TASK: Copy out every line below that contains the word "Developer", writing each one in full.

(INFORMATION PROVIDED)

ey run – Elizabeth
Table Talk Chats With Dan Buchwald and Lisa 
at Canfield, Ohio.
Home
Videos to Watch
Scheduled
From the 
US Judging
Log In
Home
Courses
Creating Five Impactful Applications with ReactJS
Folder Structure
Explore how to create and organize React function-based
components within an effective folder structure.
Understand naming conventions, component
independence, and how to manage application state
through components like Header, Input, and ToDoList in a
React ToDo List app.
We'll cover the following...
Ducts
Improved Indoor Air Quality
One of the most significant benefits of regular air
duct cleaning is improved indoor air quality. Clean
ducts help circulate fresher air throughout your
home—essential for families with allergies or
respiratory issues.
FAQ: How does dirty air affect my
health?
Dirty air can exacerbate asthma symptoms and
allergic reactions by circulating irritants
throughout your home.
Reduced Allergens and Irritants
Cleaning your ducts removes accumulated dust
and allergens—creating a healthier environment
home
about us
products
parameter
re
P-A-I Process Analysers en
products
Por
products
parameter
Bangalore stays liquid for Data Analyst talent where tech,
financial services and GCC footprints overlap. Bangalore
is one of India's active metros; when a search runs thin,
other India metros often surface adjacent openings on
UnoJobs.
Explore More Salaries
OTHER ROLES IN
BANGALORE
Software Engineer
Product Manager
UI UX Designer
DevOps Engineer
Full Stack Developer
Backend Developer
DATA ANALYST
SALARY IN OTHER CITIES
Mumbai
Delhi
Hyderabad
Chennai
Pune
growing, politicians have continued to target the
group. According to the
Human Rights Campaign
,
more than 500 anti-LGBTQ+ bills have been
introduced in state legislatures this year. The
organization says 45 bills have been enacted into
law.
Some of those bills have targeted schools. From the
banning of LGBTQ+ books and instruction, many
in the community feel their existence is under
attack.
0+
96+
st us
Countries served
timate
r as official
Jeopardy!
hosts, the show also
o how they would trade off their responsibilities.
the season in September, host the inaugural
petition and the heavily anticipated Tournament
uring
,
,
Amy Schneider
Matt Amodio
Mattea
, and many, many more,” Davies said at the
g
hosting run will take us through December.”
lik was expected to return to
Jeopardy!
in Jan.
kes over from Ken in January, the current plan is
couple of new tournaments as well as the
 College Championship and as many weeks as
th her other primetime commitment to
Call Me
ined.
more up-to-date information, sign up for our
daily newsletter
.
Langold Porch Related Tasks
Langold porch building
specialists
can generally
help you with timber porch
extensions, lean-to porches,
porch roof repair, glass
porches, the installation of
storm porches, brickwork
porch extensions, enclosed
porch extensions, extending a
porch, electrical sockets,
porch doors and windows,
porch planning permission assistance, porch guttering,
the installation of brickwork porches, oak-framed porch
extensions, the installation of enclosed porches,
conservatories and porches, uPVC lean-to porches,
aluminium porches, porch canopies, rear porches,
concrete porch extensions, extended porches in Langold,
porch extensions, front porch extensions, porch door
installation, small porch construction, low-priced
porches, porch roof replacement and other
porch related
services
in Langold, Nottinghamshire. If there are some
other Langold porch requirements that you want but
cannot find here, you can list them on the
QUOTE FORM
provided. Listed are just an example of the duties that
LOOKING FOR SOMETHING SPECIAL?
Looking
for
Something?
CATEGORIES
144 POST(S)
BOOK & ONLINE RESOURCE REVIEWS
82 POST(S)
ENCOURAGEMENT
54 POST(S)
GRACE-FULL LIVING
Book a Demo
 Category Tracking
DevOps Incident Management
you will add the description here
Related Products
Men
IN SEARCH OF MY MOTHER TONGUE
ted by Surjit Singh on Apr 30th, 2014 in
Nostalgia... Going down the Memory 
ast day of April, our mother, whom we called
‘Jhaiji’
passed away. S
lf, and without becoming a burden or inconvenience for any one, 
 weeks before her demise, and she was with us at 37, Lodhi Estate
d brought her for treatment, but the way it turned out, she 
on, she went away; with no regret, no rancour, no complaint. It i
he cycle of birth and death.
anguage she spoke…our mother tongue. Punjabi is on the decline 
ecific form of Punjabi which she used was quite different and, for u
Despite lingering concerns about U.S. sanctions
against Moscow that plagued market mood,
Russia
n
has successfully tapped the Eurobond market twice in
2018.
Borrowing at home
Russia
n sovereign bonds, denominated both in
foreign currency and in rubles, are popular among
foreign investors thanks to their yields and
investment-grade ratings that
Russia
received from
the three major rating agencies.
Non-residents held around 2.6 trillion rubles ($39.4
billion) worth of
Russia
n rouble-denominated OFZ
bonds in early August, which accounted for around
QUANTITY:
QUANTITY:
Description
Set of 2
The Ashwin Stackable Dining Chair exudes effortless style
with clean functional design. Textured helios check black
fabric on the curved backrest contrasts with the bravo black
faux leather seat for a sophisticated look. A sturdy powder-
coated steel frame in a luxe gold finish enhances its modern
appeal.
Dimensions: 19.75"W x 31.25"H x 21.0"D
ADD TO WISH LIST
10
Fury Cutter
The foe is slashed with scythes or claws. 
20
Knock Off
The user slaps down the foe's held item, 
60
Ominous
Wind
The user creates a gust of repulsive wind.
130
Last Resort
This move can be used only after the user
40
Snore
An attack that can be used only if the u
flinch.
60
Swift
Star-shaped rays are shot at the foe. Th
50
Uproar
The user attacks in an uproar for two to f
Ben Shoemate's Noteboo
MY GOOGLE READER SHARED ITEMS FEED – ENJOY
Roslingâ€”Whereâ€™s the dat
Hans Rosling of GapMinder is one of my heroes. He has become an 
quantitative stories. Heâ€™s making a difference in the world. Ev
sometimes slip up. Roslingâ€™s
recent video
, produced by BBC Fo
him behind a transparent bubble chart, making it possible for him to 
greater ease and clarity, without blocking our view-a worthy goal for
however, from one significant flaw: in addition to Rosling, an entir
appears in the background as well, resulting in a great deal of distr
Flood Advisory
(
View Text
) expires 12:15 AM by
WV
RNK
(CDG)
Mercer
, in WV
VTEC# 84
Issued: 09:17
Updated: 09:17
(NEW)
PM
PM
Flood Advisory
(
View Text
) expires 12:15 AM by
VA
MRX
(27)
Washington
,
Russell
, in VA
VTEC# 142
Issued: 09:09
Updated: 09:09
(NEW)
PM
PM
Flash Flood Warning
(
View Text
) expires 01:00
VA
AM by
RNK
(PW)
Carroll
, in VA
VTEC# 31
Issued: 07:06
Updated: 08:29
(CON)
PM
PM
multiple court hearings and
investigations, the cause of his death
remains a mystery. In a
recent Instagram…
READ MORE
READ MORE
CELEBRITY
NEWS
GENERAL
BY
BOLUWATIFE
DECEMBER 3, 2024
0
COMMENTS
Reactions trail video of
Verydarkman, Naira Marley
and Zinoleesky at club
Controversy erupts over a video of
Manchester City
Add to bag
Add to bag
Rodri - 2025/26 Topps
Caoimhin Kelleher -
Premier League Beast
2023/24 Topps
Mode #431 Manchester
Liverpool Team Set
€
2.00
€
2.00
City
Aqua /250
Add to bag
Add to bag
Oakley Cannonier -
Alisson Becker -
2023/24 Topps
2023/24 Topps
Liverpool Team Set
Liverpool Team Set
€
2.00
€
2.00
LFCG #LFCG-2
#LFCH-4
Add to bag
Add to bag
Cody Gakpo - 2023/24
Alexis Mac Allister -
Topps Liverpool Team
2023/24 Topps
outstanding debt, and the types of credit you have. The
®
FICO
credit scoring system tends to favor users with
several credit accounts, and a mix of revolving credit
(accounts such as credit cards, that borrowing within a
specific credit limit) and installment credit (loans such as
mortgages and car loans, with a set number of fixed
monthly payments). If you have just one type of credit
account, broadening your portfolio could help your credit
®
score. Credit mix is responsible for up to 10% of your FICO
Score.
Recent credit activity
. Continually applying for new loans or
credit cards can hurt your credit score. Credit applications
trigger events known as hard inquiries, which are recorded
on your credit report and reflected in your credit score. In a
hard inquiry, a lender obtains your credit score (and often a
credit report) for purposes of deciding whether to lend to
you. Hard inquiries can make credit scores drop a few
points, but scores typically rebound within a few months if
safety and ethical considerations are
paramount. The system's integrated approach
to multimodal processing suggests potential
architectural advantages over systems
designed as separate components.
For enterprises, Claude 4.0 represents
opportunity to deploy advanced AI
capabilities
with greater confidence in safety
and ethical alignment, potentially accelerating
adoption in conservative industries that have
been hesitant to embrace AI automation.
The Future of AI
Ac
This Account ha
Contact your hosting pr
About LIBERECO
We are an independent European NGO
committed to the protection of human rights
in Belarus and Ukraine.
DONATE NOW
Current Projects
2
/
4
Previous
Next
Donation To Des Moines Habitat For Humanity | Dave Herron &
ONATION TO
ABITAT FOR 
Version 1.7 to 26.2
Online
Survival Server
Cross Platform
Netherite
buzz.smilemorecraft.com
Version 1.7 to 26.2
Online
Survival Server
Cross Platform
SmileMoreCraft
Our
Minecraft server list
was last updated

(End INFORMATION PROVIDED)

RESULT OF THIS TASK:
Full Stack Developer
Backend Developer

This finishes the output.